- [Record extracts]
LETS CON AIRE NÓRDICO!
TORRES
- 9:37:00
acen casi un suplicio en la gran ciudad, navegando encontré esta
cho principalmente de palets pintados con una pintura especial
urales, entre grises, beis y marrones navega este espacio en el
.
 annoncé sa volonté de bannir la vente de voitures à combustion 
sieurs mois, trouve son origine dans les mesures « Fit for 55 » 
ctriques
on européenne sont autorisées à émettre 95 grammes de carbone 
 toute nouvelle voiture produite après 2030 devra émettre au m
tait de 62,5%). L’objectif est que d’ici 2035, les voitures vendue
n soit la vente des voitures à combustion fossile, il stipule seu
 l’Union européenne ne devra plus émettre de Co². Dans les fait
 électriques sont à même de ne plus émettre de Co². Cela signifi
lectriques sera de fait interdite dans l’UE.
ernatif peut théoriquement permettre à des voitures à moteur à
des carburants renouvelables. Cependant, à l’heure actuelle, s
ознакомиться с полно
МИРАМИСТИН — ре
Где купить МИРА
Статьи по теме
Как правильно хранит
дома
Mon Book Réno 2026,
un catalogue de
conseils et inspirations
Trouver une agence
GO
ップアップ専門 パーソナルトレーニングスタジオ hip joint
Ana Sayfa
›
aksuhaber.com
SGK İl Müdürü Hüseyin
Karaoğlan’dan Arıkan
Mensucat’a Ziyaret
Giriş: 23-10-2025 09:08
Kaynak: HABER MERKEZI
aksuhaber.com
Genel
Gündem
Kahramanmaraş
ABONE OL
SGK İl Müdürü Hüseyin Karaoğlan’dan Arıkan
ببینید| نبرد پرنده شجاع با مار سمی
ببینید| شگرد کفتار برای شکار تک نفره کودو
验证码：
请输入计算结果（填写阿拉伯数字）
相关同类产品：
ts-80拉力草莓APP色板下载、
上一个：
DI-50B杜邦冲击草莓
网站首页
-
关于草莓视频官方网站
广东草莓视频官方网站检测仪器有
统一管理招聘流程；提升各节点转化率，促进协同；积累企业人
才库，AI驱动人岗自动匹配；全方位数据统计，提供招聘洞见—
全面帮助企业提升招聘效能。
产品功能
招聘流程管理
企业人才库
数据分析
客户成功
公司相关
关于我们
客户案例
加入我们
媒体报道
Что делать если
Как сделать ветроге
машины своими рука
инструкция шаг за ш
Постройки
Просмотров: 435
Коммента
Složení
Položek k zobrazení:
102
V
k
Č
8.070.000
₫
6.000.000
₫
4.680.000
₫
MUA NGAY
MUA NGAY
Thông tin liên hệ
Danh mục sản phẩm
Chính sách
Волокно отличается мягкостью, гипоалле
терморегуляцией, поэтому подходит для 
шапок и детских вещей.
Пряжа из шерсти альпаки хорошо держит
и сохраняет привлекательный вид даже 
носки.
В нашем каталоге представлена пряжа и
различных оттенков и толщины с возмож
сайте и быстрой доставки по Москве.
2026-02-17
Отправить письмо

- [What is expected] Search the listing for the word "fait". Copy every line in which it occurs.

- [Task output]
 l’Union européenne ne devra plus émettre de Co². Dans les fait
lectriques sera de fait interdite dans l’UE.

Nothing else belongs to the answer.